TIP 17 Responsabilité en cas d’augmentations de prix ou de difficultés d’approvisionnement de matériaux

EN TANT QUE CONCEPTEUR, POUVEZ-VOUS ÊTRE TENU RESPONSABLE DES AUGMENTATIONS DE PRIX ET/OU DES PROBLÈMES D'APPROVISIONNEMENT DE CERTAINS MATÉRIAUX AUXQUELS LE MAÎTRE DE L’OUVRAGE DOIT FAIRE FACE ?

Auteurs: Tom Cromphout et Aurélie Eggerickx juristes au sein du service d’études de PROTECT SA – juillet 2022

Les questions relatives à l’augmentation importante du prix de certains matériaux de construction ainsi que les problèmes d'approvisionnement, entraînant des retards de chantier, furent régulièrement mises en évidence au cours de ces derniers mois. Il s’agit non seulement du résultat de la pandémie, mais aussi celui de la guerre en Ukraine ; ce qui nous fait craindre pour l’avenir.

■ ■ ■ ■ ■ ■ ■

Poursuivez le texte sur la responsabilité du concepteur face aux hausses de prix et aux difficultés d'approvisionnement des matériaux de construction, à partir de sa dernière phrase.

■ ■ ■ ■ ■ ■ ■

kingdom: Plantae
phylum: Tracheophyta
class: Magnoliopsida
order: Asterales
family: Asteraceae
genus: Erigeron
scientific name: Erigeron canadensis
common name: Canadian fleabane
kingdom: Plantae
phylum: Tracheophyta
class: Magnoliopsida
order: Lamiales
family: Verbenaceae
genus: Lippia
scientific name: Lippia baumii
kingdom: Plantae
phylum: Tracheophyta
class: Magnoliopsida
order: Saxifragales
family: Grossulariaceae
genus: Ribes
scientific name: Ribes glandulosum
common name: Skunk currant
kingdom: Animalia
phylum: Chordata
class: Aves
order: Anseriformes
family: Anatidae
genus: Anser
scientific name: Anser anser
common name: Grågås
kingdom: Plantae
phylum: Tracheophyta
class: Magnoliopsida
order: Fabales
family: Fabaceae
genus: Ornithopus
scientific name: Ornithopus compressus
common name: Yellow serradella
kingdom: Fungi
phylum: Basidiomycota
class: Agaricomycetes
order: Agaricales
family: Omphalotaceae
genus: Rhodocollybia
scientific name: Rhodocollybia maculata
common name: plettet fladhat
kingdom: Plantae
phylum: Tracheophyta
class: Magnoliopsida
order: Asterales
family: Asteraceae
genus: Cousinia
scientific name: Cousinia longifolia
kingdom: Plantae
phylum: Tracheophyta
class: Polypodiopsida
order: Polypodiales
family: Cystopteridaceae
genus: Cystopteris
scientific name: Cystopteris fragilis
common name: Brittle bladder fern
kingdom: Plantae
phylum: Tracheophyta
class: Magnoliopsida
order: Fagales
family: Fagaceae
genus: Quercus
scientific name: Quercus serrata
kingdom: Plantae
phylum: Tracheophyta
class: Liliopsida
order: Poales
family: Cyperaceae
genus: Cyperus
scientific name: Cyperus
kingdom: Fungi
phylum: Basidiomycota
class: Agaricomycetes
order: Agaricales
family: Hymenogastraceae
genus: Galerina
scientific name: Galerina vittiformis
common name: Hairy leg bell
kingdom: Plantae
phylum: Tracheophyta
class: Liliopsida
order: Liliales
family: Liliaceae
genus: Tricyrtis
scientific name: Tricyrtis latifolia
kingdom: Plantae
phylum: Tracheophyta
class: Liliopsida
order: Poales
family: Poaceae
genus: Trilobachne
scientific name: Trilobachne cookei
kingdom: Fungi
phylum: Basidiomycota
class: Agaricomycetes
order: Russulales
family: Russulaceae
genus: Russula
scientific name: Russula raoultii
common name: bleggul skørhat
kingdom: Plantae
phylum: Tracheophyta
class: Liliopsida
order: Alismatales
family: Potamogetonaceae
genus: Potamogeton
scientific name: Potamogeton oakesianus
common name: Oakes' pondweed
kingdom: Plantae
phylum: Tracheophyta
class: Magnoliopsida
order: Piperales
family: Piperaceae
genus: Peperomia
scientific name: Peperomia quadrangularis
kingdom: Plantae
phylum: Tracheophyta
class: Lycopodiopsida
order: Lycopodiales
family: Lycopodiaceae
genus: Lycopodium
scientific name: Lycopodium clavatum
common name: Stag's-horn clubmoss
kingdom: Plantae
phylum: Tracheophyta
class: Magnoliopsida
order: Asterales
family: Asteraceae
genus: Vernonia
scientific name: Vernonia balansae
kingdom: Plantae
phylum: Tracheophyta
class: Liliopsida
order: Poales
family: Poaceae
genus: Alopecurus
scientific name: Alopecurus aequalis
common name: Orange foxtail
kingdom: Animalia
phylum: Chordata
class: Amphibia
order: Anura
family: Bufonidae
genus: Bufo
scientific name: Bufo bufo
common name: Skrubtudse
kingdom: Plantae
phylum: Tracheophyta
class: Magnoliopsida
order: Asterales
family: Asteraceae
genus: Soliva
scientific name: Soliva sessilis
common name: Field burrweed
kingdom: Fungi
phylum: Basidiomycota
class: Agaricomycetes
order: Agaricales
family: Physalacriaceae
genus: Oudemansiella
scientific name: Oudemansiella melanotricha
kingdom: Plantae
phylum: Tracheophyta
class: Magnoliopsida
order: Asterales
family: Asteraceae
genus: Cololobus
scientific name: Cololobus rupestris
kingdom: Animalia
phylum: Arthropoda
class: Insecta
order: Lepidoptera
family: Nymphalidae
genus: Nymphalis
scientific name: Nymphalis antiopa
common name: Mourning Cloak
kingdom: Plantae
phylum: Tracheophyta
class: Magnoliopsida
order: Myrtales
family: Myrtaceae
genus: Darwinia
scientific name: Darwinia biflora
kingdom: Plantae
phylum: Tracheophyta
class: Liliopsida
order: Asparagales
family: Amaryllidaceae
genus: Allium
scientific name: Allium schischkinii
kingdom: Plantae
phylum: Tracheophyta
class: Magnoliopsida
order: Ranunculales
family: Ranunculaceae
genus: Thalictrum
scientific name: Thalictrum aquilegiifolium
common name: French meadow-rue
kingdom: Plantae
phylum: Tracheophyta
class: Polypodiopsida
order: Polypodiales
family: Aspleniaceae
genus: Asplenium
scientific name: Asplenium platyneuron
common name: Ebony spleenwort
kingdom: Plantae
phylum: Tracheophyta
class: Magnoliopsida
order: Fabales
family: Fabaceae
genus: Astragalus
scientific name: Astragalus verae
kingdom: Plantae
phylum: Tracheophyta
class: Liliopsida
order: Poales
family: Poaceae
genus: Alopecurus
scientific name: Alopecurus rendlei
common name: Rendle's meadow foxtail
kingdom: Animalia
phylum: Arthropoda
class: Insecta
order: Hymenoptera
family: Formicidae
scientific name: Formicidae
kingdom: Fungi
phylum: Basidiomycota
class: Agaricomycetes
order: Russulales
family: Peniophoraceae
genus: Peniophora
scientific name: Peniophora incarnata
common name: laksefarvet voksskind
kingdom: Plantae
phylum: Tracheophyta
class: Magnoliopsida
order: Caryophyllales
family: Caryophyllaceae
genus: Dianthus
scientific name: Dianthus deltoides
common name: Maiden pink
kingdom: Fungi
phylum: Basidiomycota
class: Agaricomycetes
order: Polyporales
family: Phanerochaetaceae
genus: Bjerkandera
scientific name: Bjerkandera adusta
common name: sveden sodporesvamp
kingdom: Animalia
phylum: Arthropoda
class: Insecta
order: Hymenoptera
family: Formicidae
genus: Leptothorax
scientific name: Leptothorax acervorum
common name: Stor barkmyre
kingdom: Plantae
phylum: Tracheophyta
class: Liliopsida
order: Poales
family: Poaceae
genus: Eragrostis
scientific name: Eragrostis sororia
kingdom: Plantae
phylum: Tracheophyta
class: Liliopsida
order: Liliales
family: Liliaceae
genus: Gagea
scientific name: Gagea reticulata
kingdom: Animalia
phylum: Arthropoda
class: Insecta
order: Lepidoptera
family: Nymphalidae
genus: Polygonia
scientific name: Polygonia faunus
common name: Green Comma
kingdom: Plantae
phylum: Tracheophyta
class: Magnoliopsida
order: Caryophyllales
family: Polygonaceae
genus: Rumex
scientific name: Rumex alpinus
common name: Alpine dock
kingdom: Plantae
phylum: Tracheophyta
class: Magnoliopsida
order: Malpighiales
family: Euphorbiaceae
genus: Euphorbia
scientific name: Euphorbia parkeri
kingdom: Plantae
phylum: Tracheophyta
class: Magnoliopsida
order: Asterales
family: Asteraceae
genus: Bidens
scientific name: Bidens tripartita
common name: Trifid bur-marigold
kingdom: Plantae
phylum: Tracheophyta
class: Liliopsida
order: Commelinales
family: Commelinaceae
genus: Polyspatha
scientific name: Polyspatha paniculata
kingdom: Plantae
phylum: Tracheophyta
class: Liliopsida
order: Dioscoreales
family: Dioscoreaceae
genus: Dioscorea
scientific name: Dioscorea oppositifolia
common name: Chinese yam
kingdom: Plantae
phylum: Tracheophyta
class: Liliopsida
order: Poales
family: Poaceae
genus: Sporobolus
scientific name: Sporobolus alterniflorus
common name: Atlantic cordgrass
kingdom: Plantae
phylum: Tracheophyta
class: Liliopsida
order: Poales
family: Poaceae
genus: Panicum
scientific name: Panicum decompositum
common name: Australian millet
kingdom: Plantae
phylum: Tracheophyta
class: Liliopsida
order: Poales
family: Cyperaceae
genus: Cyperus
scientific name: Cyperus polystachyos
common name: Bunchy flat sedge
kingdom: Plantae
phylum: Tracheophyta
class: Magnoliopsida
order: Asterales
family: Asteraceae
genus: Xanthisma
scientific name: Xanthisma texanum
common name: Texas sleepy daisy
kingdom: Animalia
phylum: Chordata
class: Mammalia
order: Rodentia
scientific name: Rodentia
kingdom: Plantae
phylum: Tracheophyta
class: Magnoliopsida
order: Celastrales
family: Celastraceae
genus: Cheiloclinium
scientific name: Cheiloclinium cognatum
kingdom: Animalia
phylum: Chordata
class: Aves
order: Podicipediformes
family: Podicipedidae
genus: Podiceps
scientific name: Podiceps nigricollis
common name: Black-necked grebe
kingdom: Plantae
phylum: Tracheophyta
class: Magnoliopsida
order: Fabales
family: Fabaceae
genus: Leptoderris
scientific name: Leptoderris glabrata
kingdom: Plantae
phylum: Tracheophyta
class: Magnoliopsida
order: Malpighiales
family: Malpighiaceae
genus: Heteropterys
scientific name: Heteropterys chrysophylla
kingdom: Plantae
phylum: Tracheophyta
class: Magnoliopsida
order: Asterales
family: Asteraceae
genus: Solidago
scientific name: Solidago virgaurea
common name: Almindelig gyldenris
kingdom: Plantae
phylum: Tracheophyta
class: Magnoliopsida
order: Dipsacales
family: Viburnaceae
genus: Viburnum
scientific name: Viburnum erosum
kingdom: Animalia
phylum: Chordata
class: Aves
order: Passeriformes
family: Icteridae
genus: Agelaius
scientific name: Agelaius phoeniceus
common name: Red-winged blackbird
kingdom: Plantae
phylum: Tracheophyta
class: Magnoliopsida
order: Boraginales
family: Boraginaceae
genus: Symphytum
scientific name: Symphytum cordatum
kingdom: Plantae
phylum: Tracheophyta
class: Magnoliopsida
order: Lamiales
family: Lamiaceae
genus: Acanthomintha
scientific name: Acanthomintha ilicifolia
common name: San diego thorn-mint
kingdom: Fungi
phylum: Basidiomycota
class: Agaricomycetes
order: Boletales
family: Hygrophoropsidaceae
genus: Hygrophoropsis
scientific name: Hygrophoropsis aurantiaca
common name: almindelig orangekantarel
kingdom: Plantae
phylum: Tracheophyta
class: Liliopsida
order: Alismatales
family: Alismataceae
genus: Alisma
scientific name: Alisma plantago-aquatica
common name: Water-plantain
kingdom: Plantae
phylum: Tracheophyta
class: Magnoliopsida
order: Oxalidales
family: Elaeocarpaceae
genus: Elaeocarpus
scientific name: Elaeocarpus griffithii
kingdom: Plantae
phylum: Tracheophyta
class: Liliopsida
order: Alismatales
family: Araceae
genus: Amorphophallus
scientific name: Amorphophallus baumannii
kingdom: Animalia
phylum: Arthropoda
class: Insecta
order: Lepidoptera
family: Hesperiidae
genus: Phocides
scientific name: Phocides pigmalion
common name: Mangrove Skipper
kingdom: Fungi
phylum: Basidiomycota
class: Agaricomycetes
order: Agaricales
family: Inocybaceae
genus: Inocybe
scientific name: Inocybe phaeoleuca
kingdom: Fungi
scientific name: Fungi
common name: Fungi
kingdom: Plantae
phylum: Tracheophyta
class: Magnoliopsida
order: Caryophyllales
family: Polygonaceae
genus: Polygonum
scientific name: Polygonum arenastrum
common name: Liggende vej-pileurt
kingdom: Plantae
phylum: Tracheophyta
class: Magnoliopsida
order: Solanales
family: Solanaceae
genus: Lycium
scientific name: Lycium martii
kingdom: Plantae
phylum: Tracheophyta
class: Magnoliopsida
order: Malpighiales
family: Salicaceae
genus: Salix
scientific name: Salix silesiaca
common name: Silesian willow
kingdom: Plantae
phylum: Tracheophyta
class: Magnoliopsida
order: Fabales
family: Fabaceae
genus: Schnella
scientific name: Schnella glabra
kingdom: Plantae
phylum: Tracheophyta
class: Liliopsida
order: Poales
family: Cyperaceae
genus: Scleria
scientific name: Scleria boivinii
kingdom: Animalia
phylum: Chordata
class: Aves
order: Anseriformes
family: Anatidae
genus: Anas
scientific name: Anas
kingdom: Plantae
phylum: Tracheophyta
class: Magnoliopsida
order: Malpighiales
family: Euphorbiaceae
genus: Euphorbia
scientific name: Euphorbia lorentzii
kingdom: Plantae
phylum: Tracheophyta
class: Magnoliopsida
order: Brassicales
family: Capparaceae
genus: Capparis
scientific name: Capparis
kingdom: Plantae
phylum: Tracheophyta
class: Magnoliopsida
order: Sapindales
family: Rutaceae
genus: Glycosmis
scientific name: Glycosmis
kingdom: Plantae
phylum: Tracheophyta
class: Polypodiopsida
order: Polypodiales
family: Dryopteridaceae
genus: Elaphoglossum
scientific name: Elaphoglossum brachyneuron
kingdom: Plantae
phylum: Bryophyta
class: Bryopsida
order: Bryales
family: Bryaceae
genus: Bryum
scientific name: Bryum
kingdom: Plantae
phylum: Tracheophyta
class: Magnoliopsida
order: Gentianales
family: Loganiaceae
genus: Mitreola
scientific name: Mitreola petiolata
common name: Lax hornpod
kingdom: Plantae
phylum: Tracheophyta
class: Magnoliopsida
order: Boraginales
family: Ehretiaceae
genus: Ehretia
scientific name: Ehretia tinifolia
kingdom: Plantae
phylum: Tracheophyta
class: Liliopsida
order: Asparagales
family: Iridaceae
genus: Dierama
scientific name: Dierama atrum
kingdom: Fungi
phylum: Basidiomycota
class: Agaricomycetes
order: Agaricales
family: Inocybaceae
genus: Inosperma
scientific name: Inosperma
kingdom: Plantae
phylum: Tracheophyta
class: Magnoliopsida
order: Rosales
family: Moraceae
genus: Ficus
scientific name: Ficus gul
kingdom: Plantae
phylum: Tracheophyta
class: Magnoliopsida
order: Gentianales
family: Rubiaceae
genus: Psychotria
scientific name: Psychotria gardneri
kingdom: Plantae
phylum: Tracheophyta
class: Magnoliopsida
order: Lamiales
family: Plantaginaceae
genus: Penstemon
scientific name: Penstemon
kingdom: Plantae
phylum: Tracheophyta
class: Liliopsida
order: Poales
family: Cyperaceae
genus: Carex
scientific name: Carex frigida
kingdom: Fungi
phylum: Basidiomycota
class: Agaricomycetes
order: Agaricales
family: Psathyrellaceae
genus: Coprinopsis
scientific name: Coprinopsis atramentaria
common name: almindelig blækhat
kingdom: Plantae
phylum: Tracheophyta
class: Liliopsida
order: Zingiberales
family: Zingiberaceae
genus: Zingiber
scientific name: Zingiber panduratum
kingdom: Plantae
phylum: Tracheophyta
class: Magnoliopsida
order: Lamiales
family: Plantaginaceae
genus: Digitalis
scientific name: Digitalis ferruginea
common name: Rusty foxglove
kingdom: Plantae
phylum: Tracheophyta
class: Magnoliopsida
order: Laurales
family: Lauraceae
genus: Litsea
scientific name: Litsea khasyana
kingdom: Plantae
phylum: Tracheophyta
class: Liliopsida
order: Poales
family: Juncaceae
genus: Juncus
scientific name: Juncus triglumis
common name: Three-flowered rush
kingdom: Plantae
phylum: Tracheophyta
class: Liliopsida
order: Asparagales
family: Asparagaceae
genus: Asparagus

■ ■ ■ ■ ■ ■ ■

* _Production attendue_:
Lorsque des situations telles que celles décrites ci-dessus se produisent pendant l’exécution des travaux, il n’est pas rare de voir le Maître de l’Ouvrage se tourner vers le concepteur. La question qui se pose est donc la suivante : ces évènements constituent-ils des risques pour lesquels votre responsabilité de concepteur peut être éventuellement engagée ?

1. GÉNÉRALITÉS : QU'EST-CE QUE LE DÉPASSEMENT DE BUDGET ET LE CONCEPTEUR EN EST-IL INÉLUCTABLEMENT RESPONSABLE ?

1.1 Qu’est-ce que le dépassement de budget et quelles sont les obligations du concepteur en terme de budget ?

Pour faire simple, il y a dépassement de budget lorsque le budget prédéfini n’est pas respecté. Le budget est le montant dont dispose le Maître de l’Ouvrage ou celui qu'il a réservé afin de réaliser son projet. Si le coût final du projet dépasse le montant prédéfini, l’on parle alors de dépassement de budget.

En tant que concepteur, votre mission consiste à mettre en œuvre tous les moyens mis à votre disposition afin d’élaborer un projet qui puisse être réalisé dans le cadre du budget défini par le Maître de l’Ouvrage et à vérifier, pendant l'exécution des travaux, que ce budget soit bien respecté.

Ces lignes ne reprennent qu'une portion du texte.